__Job 1__
Using the article on California's first greenhouse gas auction, decide whether each statement agrees with it: (a) the first auction of carbon allowances is scheduled for November 14th; (b) EDF did not take part in CARB's practice auction; (c) the AB32 program distributes allowances only through auctions. Answer yes or no for each and quote the deciding words.
__Job 2__
According to the article on California's first greenhouse gas auction, what did EDF put together to help answer basic questions about how the auctions will work?
__Job 3__
Reproduce the passage of the article on California's first greenhouse gas auction starting with "In terms of" and going on through "of allowance value.", substituting "administrative costs" for "transaction costs".

__Document excerpt__

··········

Market Forces

The Nuts and Bolts of California’s First Greenhouse Gas Auction

This article was originally posted at California Dream 2.0.

 

Following today’s California Air Resources Board’s (CARB) board meeting, the next major milestone in California’s efforts to reduce greenhouse gas (GHG) emissions is on November 14th, when California will hold the first auction of carbon allowances for the Global Warming Solutions Act (AB 32) cap-and-trade program. EDF has closely followed the steps CARB has taken to prepare, including participating in their successful “practice auction” this past August.  In order to shed some light on the nuts and bolts of how these auctions will work and the process going forward, we’ve put together an Auction FAQ factsheet to help answer some basic questions.

Why is CARB Auctioning CO2 Allowances?

In terms of allowance distribution, the AB32 program includes a combination of free allocation and auctioned allowances.  While it is the cap that ensures that the targeted quantity of emission reductions are achieved – regardless of the choice of type of allowance distribution – there are important differences between auctioning and free allocation relating to issues such as transaction costs, market power, price certainty, and distribution of allowance value.

··········

__Material__

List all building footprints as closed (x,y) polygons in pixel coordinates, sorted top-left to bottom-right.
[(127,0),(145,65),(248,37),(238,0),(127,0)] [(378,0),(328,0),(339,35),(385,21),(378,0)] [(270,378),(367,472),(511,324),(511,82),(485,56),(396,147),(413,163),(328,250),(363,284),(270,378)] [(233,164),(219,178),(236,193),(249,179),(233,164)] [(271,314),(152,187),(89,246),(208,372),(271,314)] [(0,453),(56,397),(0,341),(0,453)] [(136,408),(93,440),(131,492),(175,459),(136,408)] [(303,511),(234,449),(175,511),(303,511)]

··········

__Correct response 1__
(a) Yes: "on November 14th, when California will hold the first auction of carbon allowances"
(b) No: "including participating in their successful “practice auction” this past August"
(c) No: "the AB32 program includes a combination of free allocation and auctioned allowances"

__Correct response 2__
An Auction FAQ factsheet.

__Correct response 3__
In terms of allowance distribution, the AB32 program includes a combination of free allocation and auctioned allowances.  While it is the cap that ensures that the targeted quantity of emission reductions are achieved – regardless of the choice of type of allowance distribution – there are important differences between auctioning and free allocation relating to issues such as administrative costs, market power, price certainty, and distribution of allowance value.